Nonostante le attese di un miglioramento della situazione economica complessiva nel corso del 2021, l’incertezza continua a caratterizzare le prospettive economiche a breve termine, in particolare per quanto riguarda la dinamica della pandemia di coronavirus e la rapidità delle campagne vaccinali. Lo scrive la Bce nel suo bollettino economico.”In tale situazione – aggiunge – rimane essenziale preservare condizioni di finanziamento favorevoli nel periodo della pandemia. In prospettiva, le campagne di vaccinazione in atto e il graduale allentamento delle misure di contenimento, al netto di ulteriori sviluppi avversi associati alla pandemia, sostengono le aspettative di un solido recupero dell’attività economica nel corso del 2021. Lo scrive la Bce nel suo bollettino economico in cui sottolinea che “dopo la recessione indotta dalla pandemia di coronavirus, l’economia internazionale ha evidenziato un recupero più rapido rispetto alle attese formulate nelle proiezioni macroeconomiche degli esperti dell’Eurosistema a dicembre 2020. Nel dettaglio le proiezioni indicano una crescita annua del PIL in termini reali pari al 4,0 per cento nel 2021, al 4,1 per cento nel 2022 e al 2,1 per cento nel 2023. Rispetto all’esercizio condotto dagli esperti dell’Eurosistema a dicembre 2020, le prospettive per l’attività economica sono sostanzialmente invariate.
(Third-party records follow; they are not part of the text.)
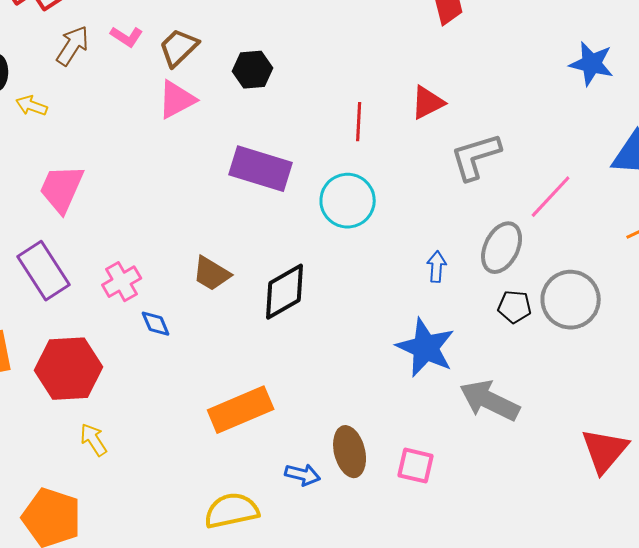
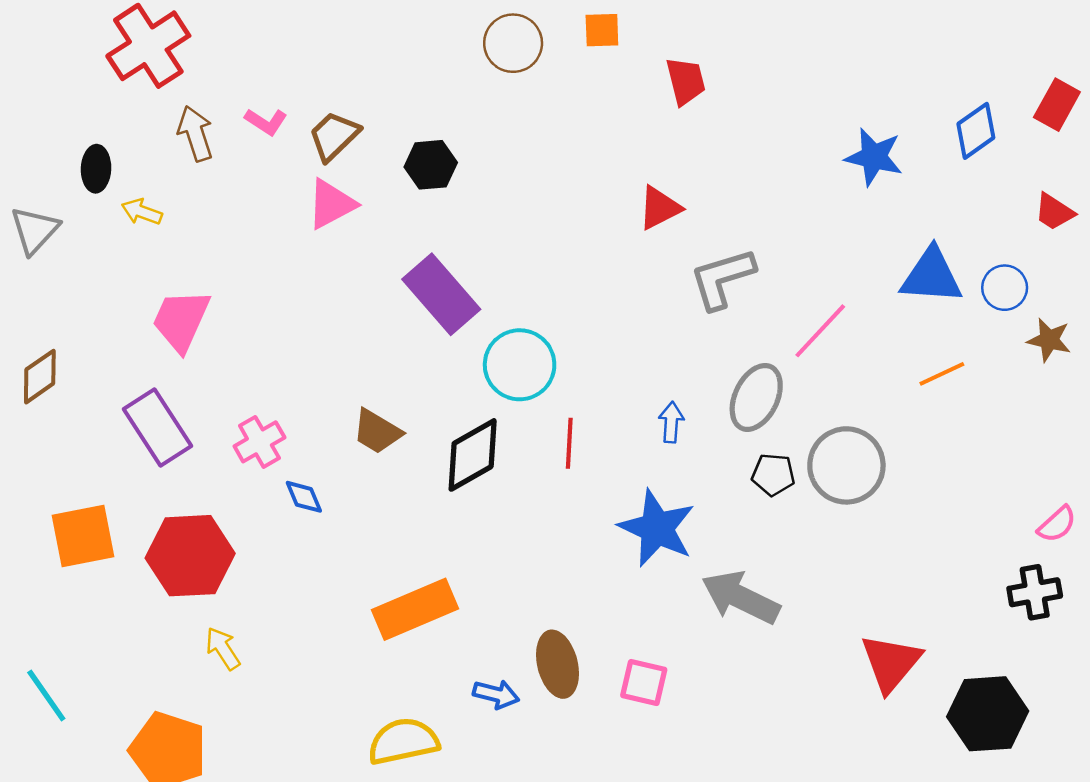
brown arrow: (73, 46) -> (195, 133), turned -51
red line: (359, 122) -> (569, 443), moved
purple rectangle: (261, 169) -> (441, 294), turned 32
cyan circle: (348, 201) -> (520, 365), moved

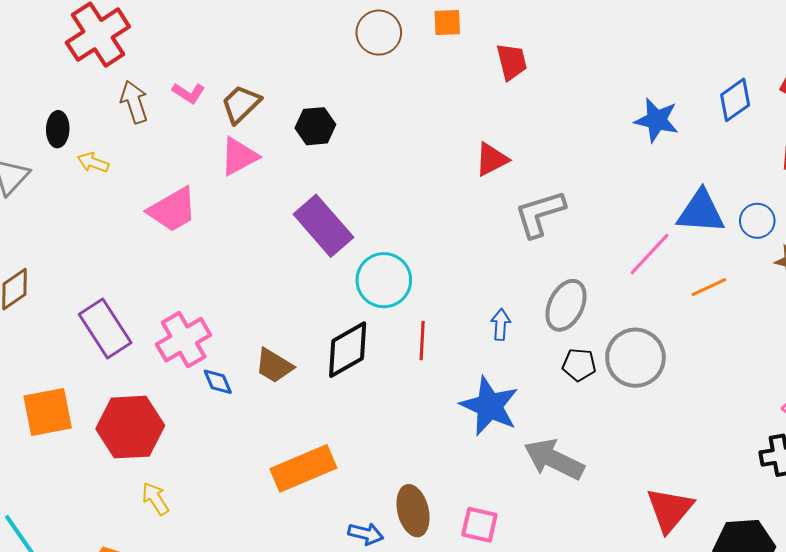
pink trapezoid: (181, 320) -> (172, 210), moved, turned -144
pink line: (820, 331) -> (650, 254), moved
brown trapezoid: (377, 431) -> (274, 366), moved
pink cross: (259, 442) -> (184, 340), size x1.4

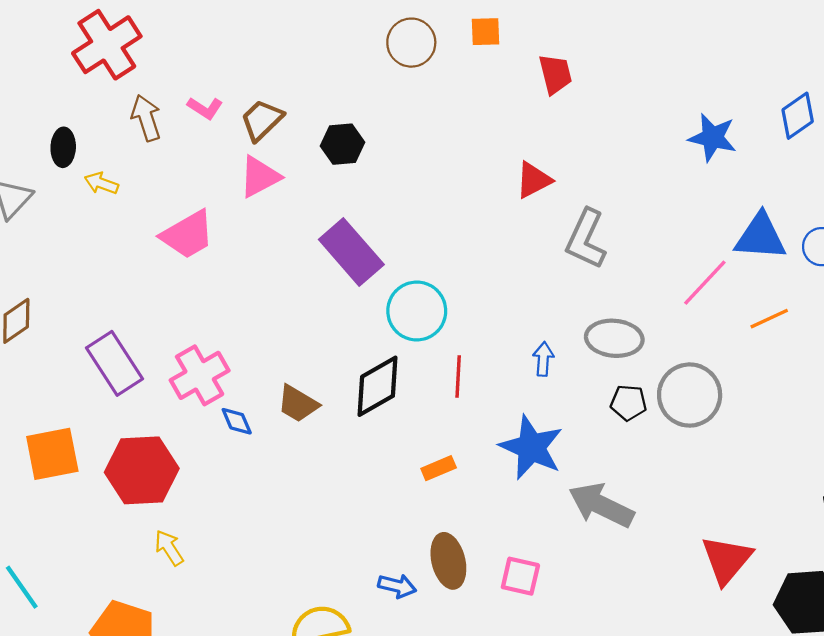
gray L-shape: (540, 214) -> (586, 239), turned -48
gray ellipse: (566, 305) -> (614, 338), turned 69
orange rectangle: (303, 468) -> (439, 468), moved, size x0.5

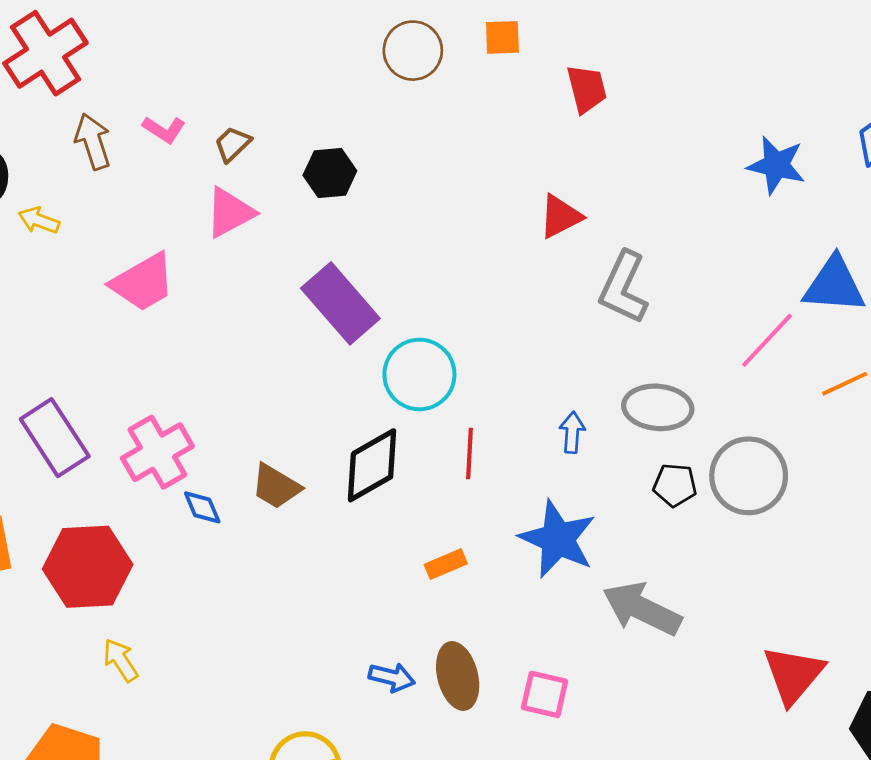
brown trapezoid: (262, 120) -> (232, 144), size x0.7
blue arrow: (397, 586) -> (392, 677), moved

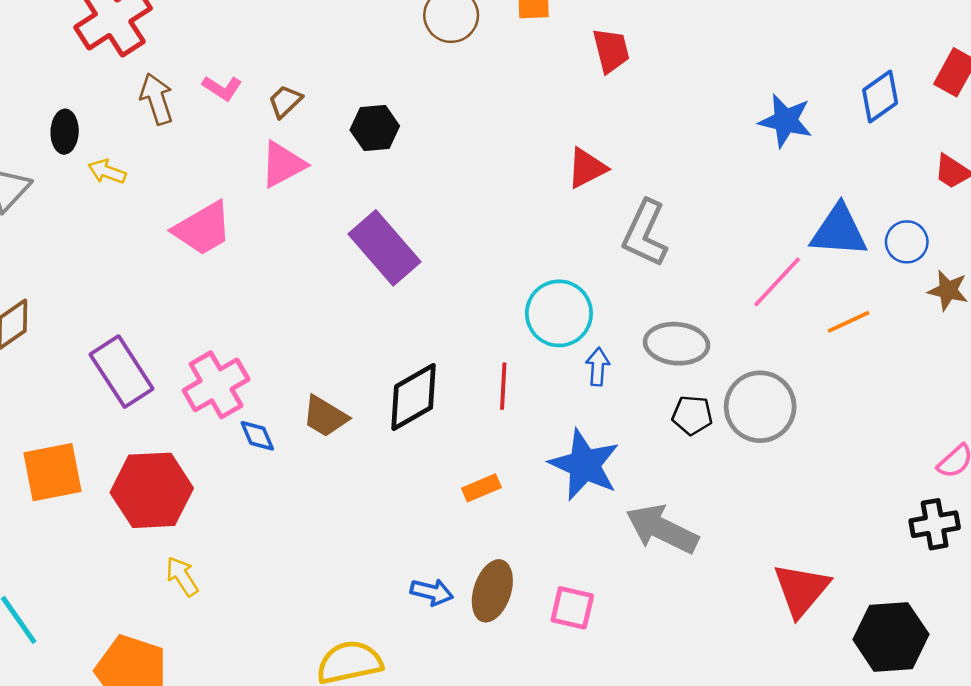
cyan circle: (419, 374) -> (559, 313), moved
brown ellipse: (458, 676) -> (492, 591), turned 32

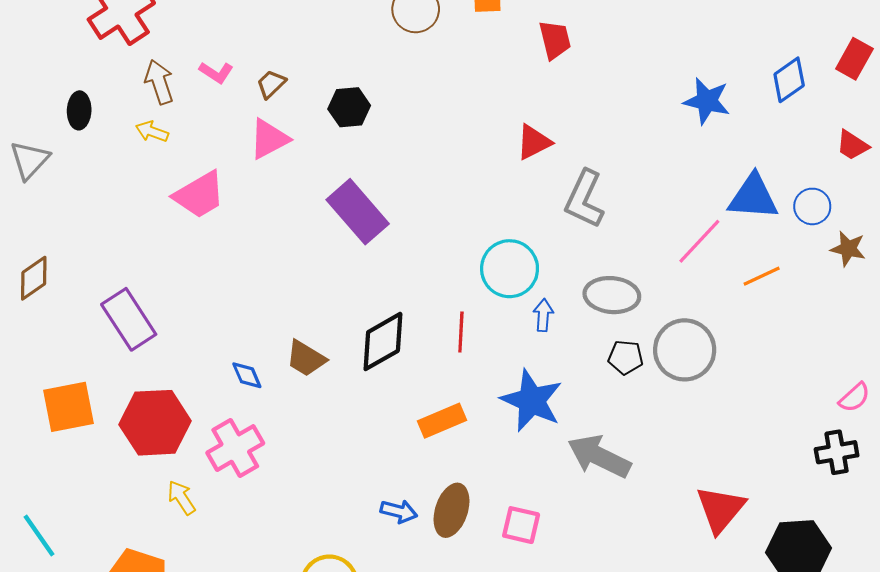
yellow arrow: (107, 172) -> (152, 132), moved
pink cross: (216, 385) -> (235, 448), moved
orange rectangle: (481, 488) -> (442, 421), size x1.4

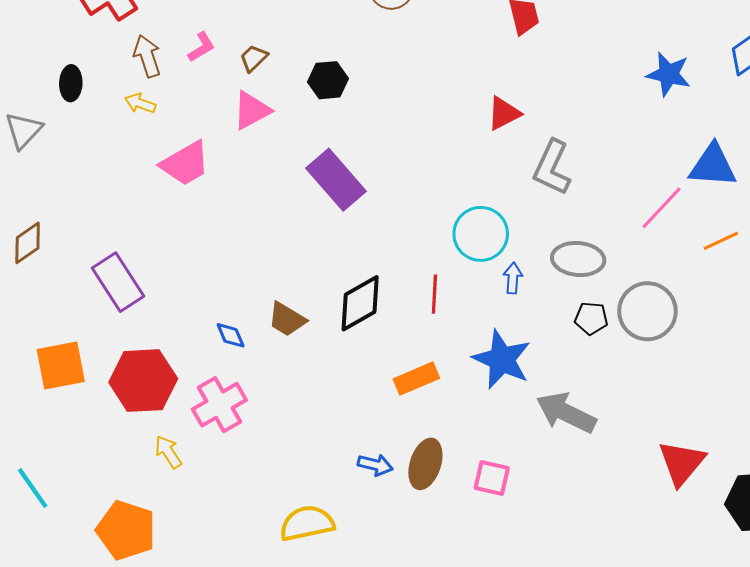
pink L-shape: (216, 72) -> (201, 47), turned -64

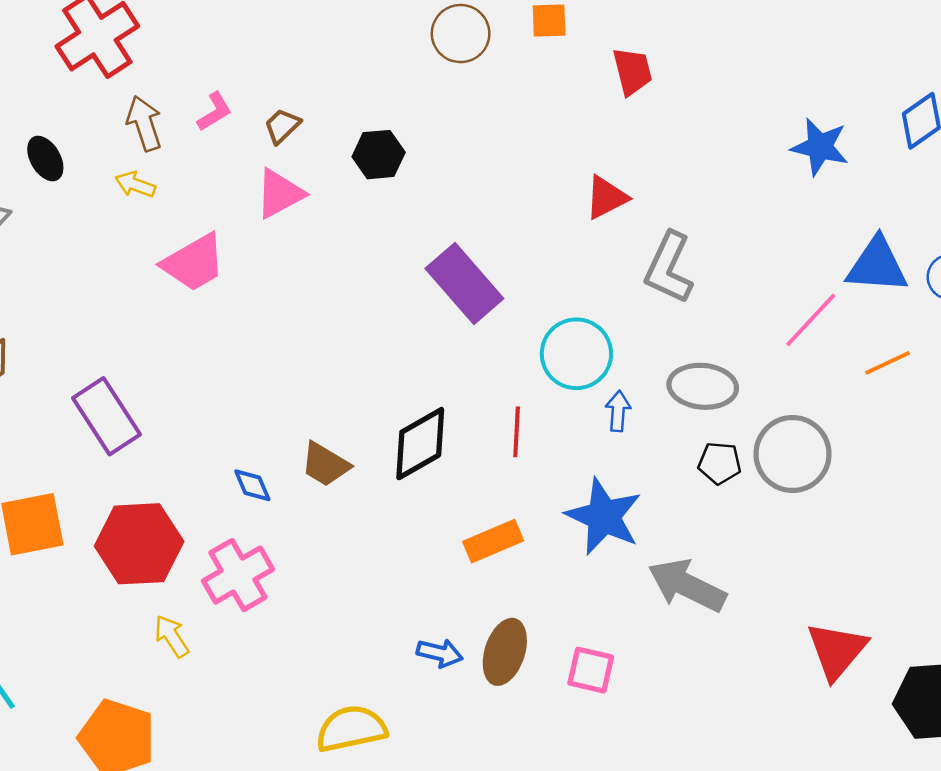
black ellipse: (71, 83) -> (45, 159), turned -32
purple rectangle: (336, 180) -> (464, 283), moved

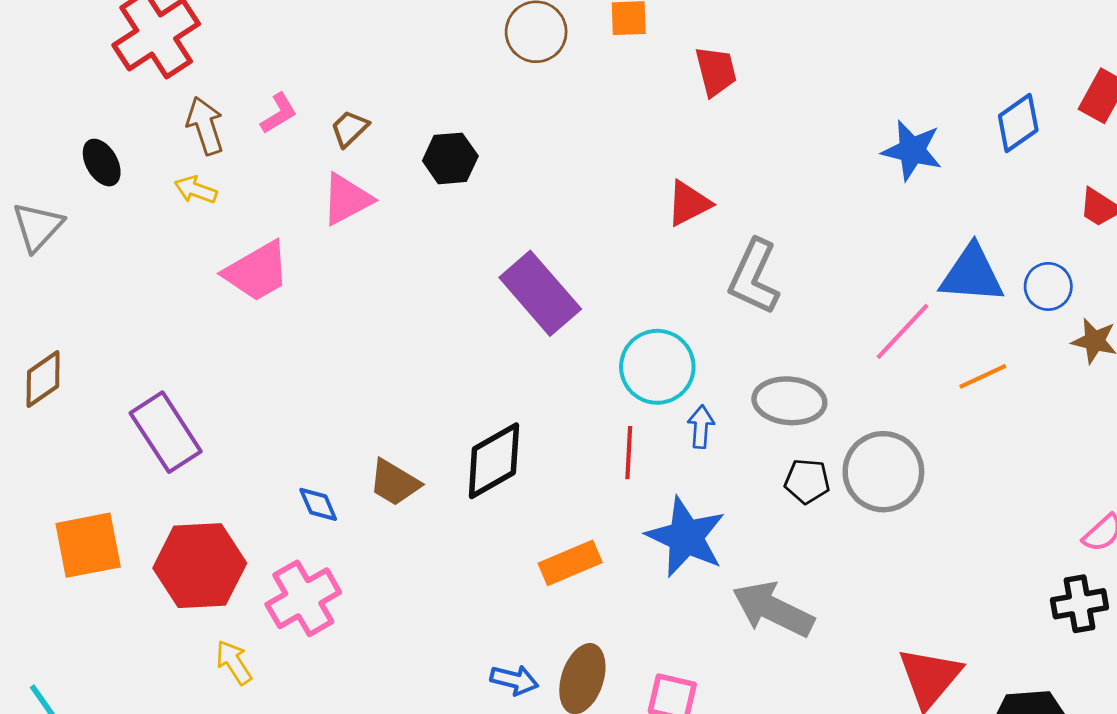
red line: (517, 432) -> (629, 453), moved

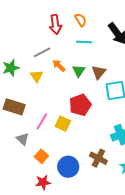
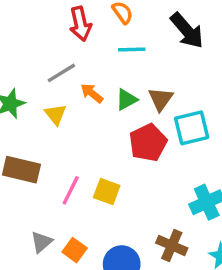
green triangle: (79, 71) -> (126, 100), turned 32
red pentagon: (80, 105) -> (148, 143), moved
gray triangle: (23, 139) -> (41, 242), moved, turned 40

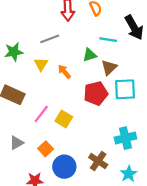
cyan line: (132, 50) -> (108, 40), moved
orange arrow: (92, 93) -> (64, 72), moved
green triangle: (126, 100) -> (90, 55), moved
orange square: (75, 250) -> (46, 149), moved

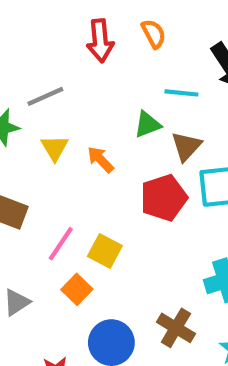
gray line: (50, 39) -> (45, 96), moved
orange square: (46, 149) -> (77, 289), moved

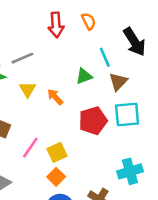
cyan line: (181, 93) -> (105, 57), turned 60
brown triangle: (186, 146) -> (118, 82), moved
yellow square: (105, 251) -> (57, 152), turned 36
orange square: (77, 289) -> (56, 177), moved

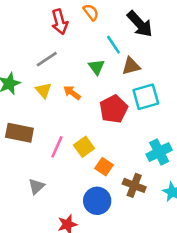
gray line: (22, 58) -> (47, 59), moved
green triangle: (84, 76) -> (96, 67), turned -36
brown triangle: (118, 82) -> (131, 66), turned 42
orange square: (56, 177) -> (104, 167), moved

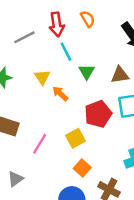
cyan line: (113, 45) -> (66, 52), moved
gray line: (47, 59) -> (24, 37), moved
yellow triangle: (43, 90) -> (42, 77), moved
yellow square: (84, 147) -> (75, 138), moved

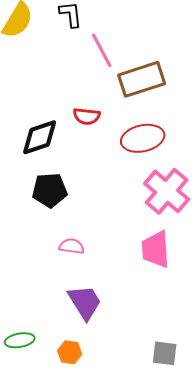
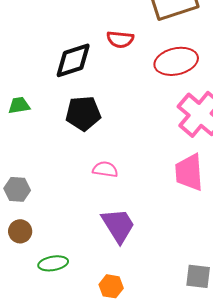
orange hexagon: (70, 352) -> (111, 286), moved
Brusco aumento dell’inflazione

Nell’area dell’euro l’inflazione sui dodici mesi ha registrato un brusco aumento allo 0,9 per cento a gennaio e febbraio 2021, dal -0,3 per cento di dicembre 2020. La Bce indica un tasso annuo di inflazione dell’1,5 per cento nel 2021, dell’1,2 per cento nel 2022 e dell’1,4 per cento nel 2023.

Sale debito pubblico in area euro

In conseguenza del rallentamento economico molto brusco causato dal dilagare della pandemia di coronavirus, accompagnatosi a una reazione dal vigore senza precedenti in termini di politiche di bilancio, si stima che nell’area dell’euro il disavanzo di bilancio delle amministrazioni pubbliche sia salito al 7,2 per cento del PIL nel 2020, dopo lo 0,6 per cento segnato nel 2019.

Con Draghi scende spread in Italia

“I differenziali dei titoli di Stato italiani sono diminuiti notevolmente nel periodo precedente la formazione di un nuovo governo da parte dell’ex presidente della Bce Mario Draghi e hanno brevemente raggiunto un nuovo minimo pluriennale prima di tornare a crescere” si legge nel bollettino.